夜の部

17:05からは、いよいよ「怖い夜の部」がスタート。

開場と共に入場してきたお客さんたちのなかには、昼の部でも見かけた顔ぶれがちらほら。

それも決して少なくない人数が昼夜を通して参加していたらしく、出演者たちへの愛の深さと、このイベントを楽しみにしていたことが伝わってきます。

【怪談】影野ゾウ

夜の部も駄ゞ田メダさんによる主催挨拶から始まり、ステージのトップバッターも同じく影野ゾウさん。

しかし不可思議な話に聴き入った昼の部とは打って変わって、夜の部の客席には緊張感が漂います。

口調や声色を大きく変えているわけではなく、先ほどと同じ会場で、同じ人の話を聴いているはずなのに、昼の部とは明らかに雰囲気が違う。

昼には決して響くことのなかった小さな悲鳴や息を呑む音まで聞こえてきて、周囲を満たす空気もピリリと引き締まったかのよう。昼夜の境界を明確に切り分ける、「怖い夜の部」にふさわしいスタートとなりました。

════

取り組む課題 »
**A.** 夜の部のレポートの【怪談】影野ゾウの項で、夜の部が昼の部と同じだったと書かれている点をすべて挙げてください。
**B.** 夜の部のレポートを、最後の文の続きから書き進めてください。

════

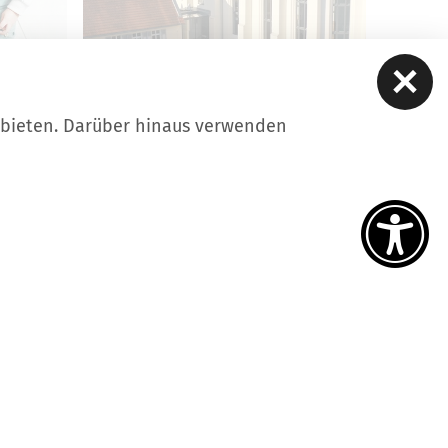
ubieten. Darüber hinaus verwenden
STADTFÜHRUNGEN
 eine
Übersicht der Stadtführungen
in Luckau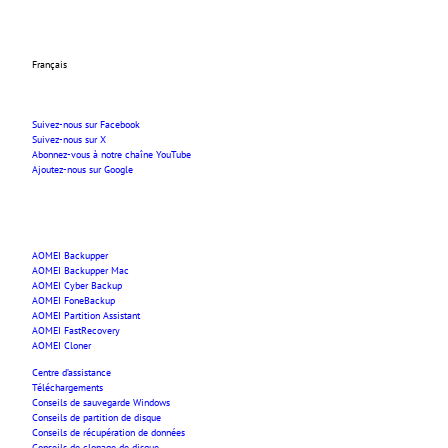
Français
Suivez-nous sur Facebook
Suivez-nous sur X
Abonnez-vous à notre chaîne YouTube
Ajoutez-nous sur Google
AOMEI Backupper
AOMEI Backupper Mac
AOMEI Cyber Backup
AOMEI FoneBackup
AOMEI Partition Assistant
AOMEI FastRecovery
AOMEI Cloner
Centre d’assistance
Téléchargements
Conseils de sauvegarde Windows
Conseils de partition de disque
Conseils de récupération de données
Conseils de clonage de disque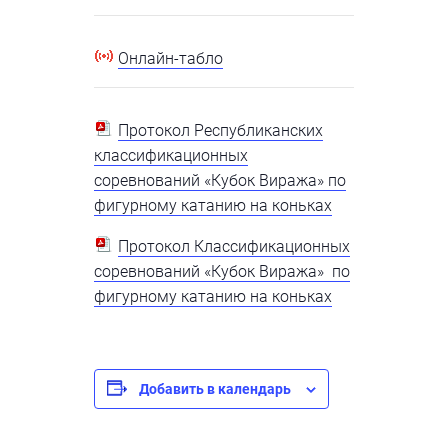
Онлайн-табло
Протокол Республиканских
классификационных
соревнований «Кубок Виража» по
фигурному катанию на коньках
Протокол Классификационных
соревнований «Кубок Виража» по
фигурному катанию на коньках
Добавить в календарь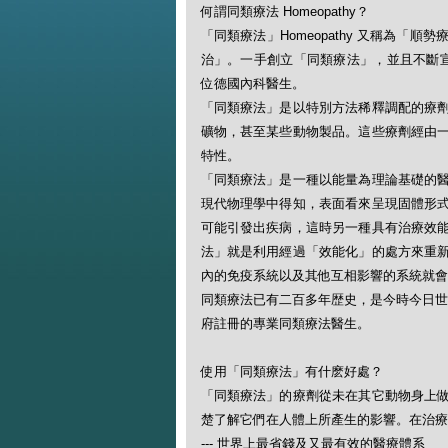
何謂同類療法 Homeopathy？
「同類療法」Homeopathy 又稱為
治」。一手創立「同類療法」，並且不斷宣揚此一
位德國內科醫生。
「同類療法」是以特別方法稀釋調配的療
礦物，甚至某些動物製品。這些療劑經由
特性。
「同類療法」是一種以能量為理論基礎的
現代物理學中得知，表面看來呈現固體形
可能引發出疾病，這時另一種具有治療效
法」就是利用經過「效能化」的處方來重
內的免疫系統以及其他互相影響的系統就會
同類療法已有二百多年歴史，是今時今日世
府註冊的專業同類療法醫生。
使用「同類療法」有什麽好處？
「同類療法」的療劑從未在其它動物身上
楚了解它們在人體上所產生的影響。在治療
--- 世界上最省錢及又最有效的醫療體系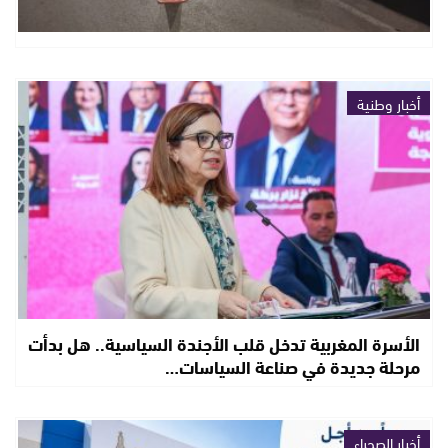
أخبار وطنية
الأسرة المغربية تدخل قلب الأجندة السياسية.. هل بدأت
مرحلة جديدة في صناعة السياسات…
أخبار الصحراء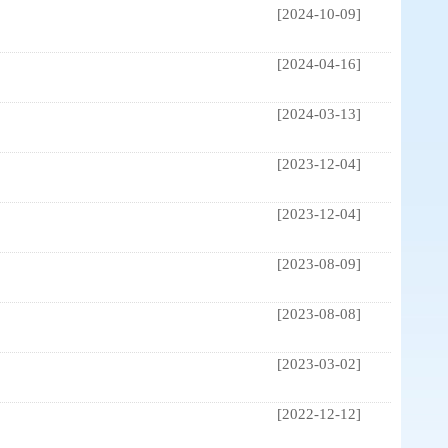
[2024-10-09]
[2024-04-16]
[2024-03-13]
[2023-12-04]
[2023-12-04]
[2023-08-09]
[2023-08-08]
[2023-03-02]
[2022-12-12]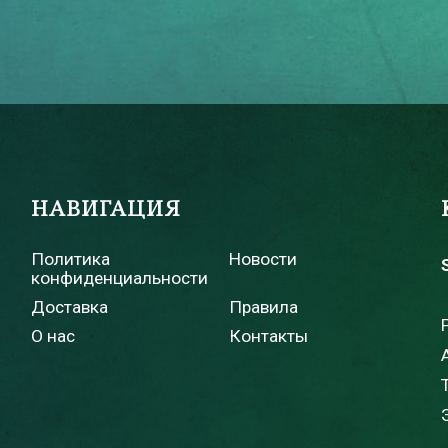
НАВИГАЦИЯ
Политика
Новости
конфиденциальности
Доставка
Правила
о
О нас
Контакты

════

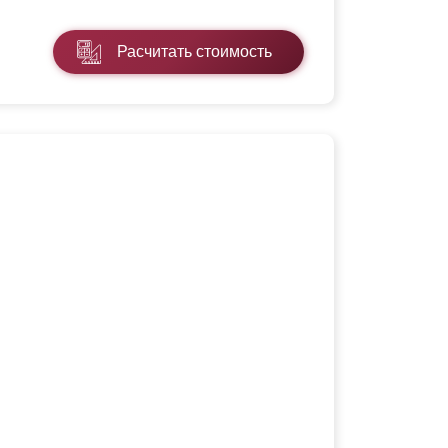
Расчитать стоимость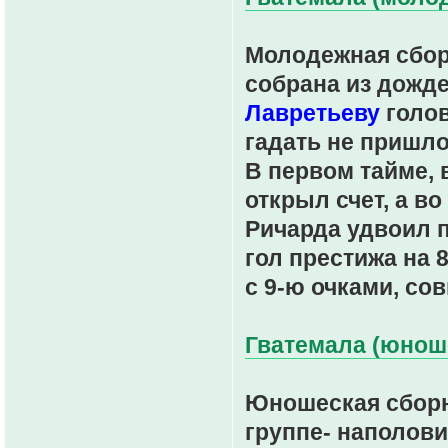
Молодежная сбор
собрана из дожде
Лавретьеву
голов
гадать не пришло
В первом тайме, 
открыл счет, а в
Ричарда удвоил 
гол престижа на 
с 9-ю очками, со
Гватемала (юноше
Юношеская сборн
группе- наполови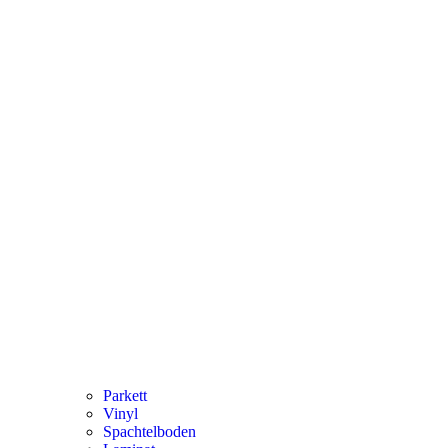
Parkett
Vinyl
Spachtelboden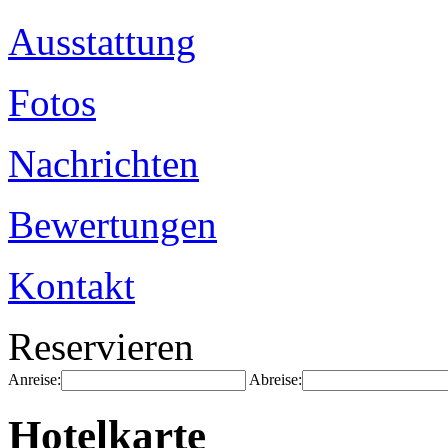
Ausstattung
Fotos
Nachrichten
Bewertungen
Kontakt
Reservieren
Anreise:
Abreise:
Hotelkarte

════

演習の結果 »
**A.**
・駄ゞ田メダさんによる主催挨拶から始まったこと
・ステージのトップバッターが影野ゾウさんだったこと
・口調や声色を大きく変えてはいないこと
・同じ会場であること
・同じ人の話を聴いていること

**B.**
【怪談】なんじょう

続いてステージに立ったのは、なんじょうさん。

1人目からフルスロットルだった影野ゾウさんの流れを引き継いで、しかし「怖さ」のベクトルが異なる話を語り始めます。

昼夜を通してこの会場で語られた話のなかでも、特に異質さが際立っていた怪談。「恐怖」の性質にもさまざまあることを思い出す、濃密なひと時となりました。

【怪談】Dr.マキダシ

怪談パートのラストを飾ったのは、昼の部に続いて登場したDr.マキダシさん。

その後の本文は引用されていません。